**Supplied text**.
# 3rd cutting orchard/brome hay



## Teslan (Aug 20, 2011)

It's the first part of August and this picture is 3rd cutting orchard/brome. About a month and a half early. Also some of the trees are starting to change colors. Weird year.


----------



## gradyjohn (Jul 17, 2012)

You are lucky. First cut came early ... looked like we would get 4 cuts this year. Now with no rain since the second cut we will be lucky to get three. Generally we get some moisture in Sept the spurts that last cut. Yes it has been a wierd year.


----------



## ARD Farm (Jul 12, 2012)

Must be the impending election...lol


----------



## Shetland Sheepdog (Mar 31, 2011)

3x3x8's?
750 lbs each?


----------



## Teslan (Aug 20, 2011)

**Activity list**.
• 1. Reproduce the passage of the hay forum thread from "## gradyjohn (Jul" up to and including "a wierd year.".
• 2. In the hay forum thread, how early does Teslan say the third cutting of orchard/brome came?
• 3. Continue the forum thread on third-cutting orchard/brome hay from the point where it stops.

**Information supplied**.

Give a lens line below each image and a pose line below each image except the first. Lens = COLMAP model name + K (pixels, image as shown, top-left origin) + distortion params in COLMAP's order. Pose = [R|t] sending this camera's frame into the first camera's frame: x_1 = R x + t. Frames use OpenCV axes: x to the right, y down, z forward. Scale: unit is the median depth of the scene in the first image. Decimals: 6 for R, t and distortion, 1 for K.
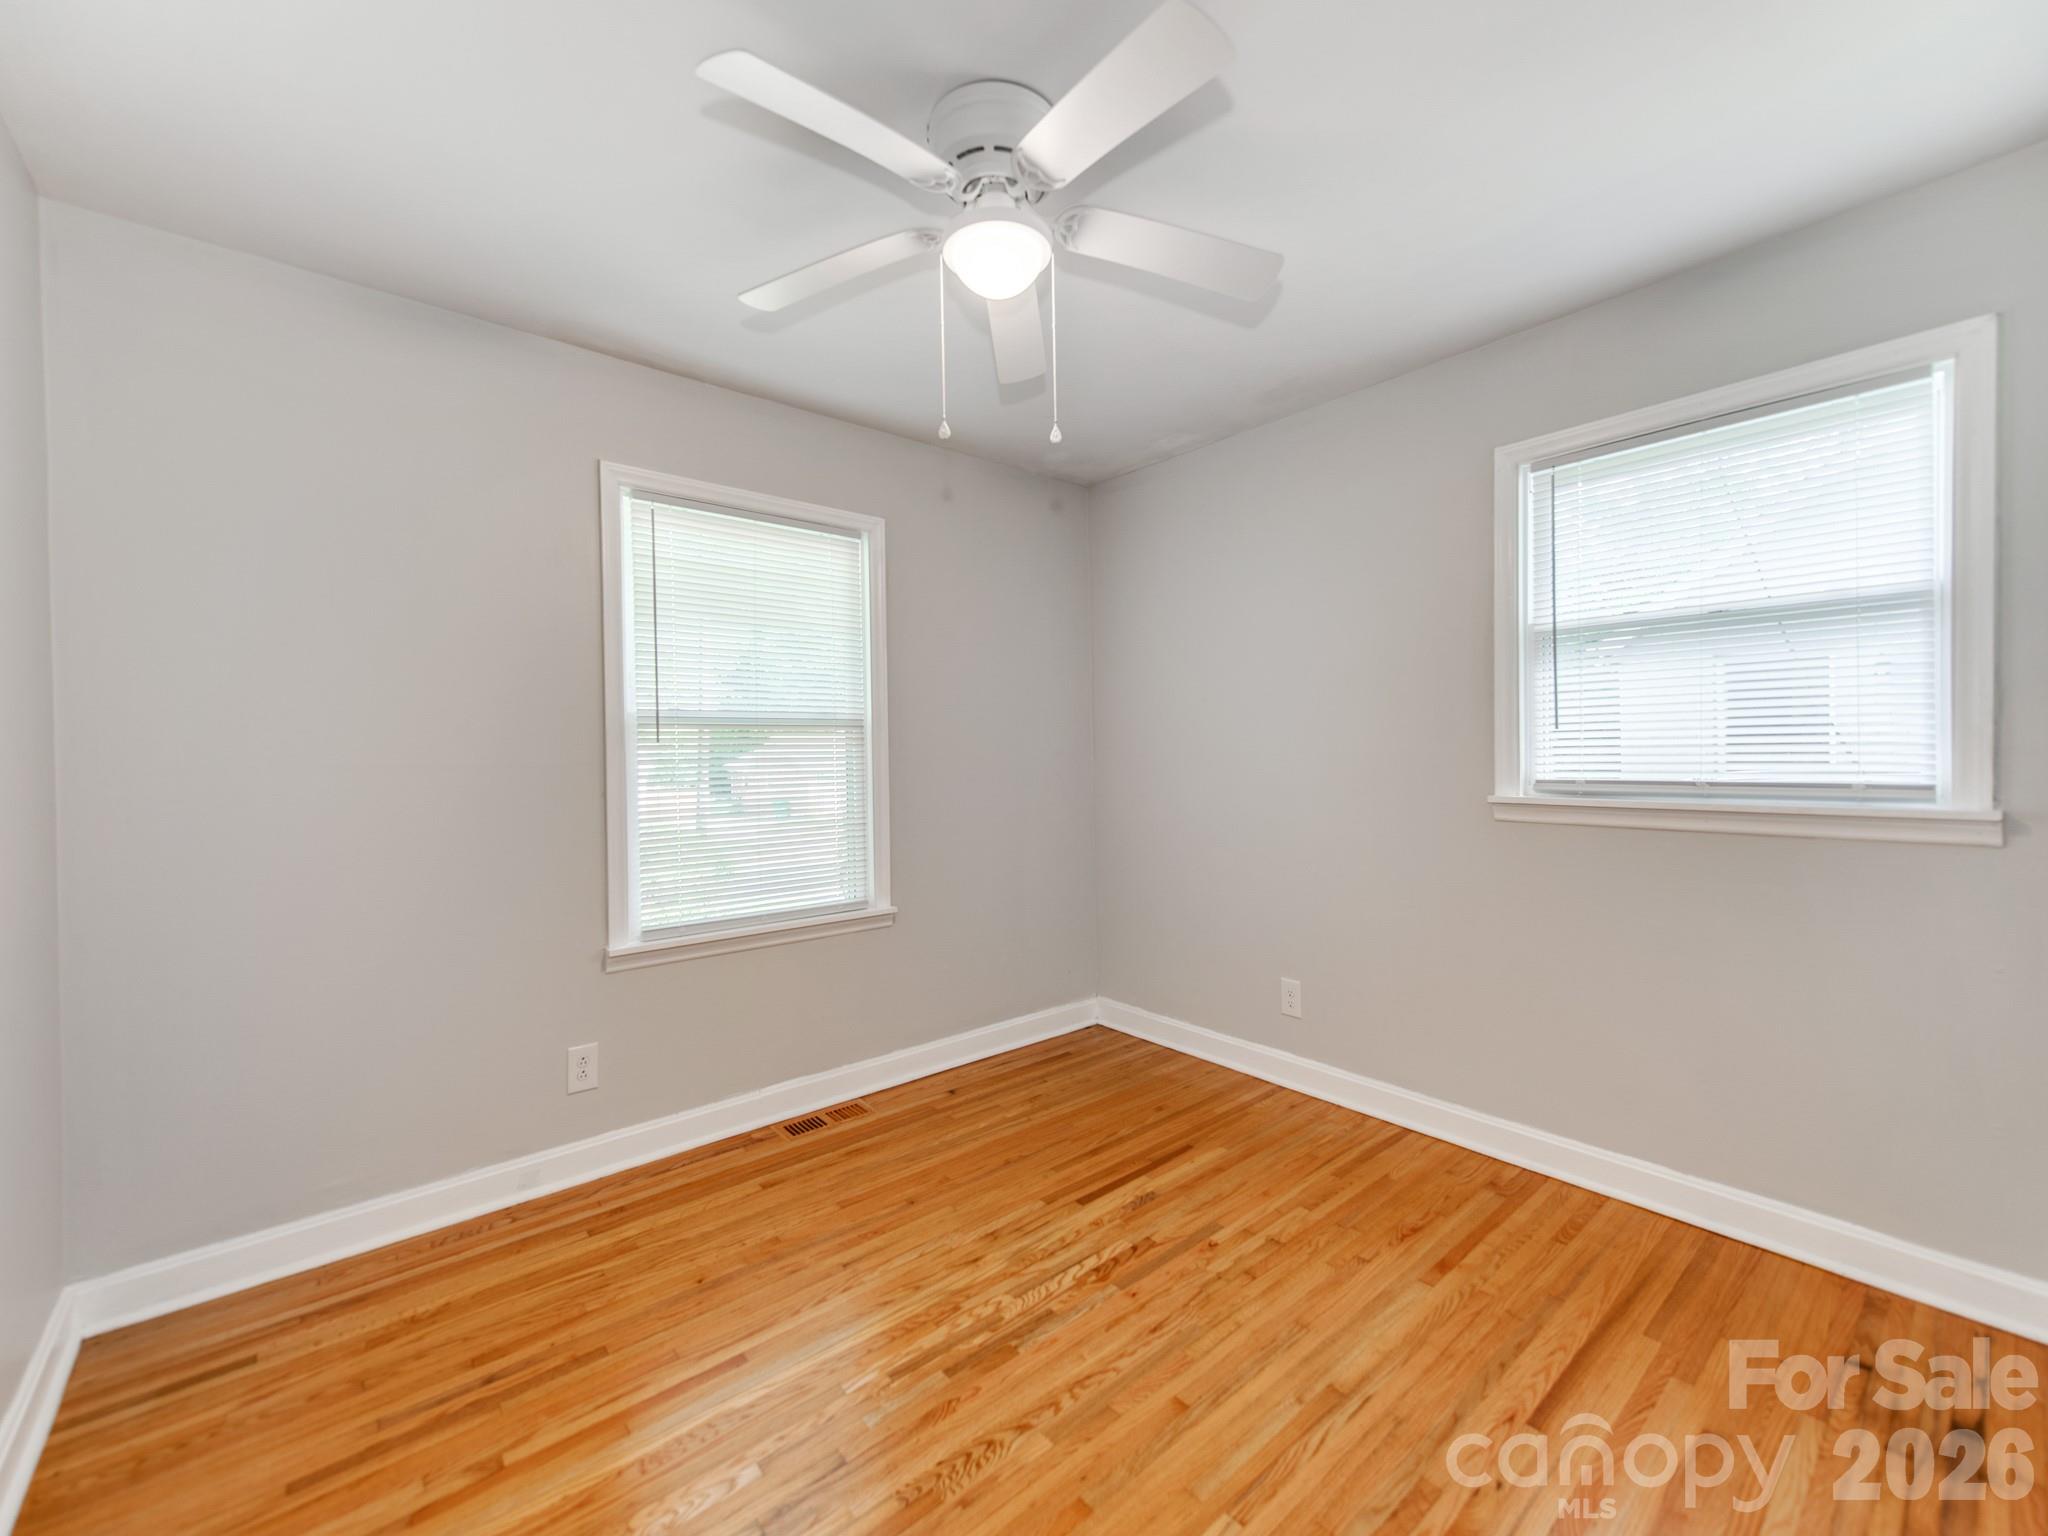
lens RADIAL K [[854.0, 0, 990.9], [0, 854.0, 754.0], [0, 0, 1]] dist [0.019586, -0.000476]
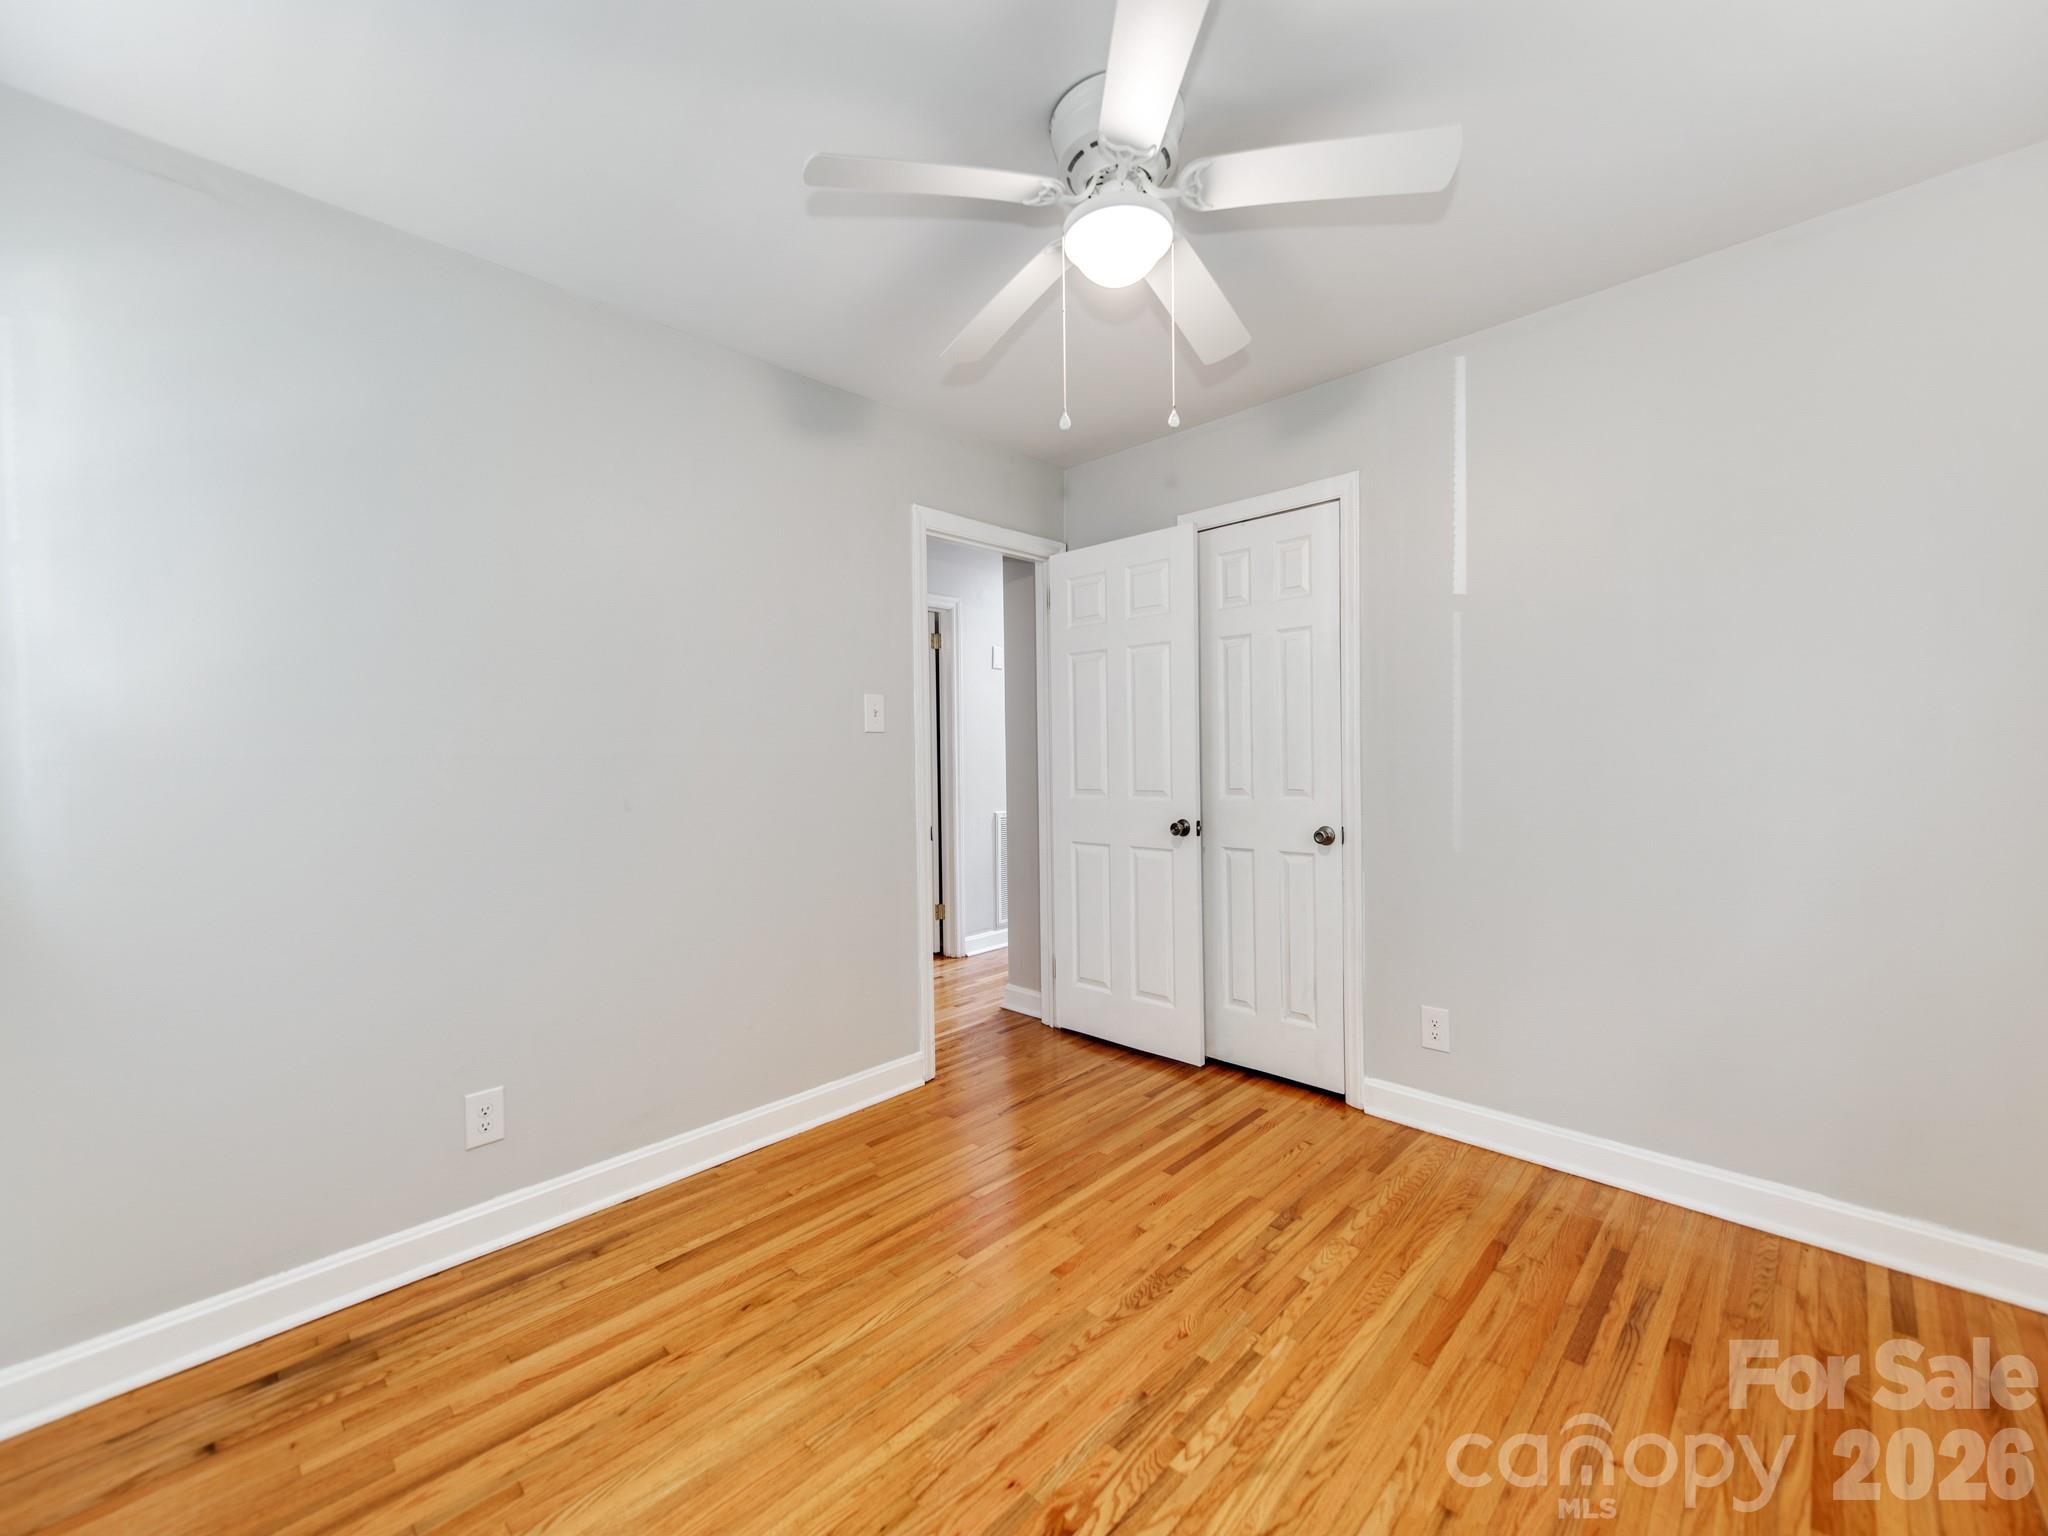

**Answers below**.
• 1.
## gradyjohn (Jul 17, 2012)

You are lucky. First cut came early ... looked like we would get 4 cuts this year. Now with no rain since the second cut we will be lucky to get three. Generally we get some moisture in Sept the spurts that last cut. Yes it has been a wierd year.

• 2. About a month and a half early.

• 3.
Yes 3x3x8s Around 800 lbs


----------



## Teslan (Aug 20, 2011)

I put an ad for this hay on craigslist for $150 a bale this morning and my phone blew up with calls. I had 49 bales and it's all gone. If you have hay that looks like this in large square bales like this haul them to Colorado.


----------



## Colby (Mar 5, 2012)

Weird year all right. 
We will be cutting our 4th cut here soon if we get another shower. 
(bermuda)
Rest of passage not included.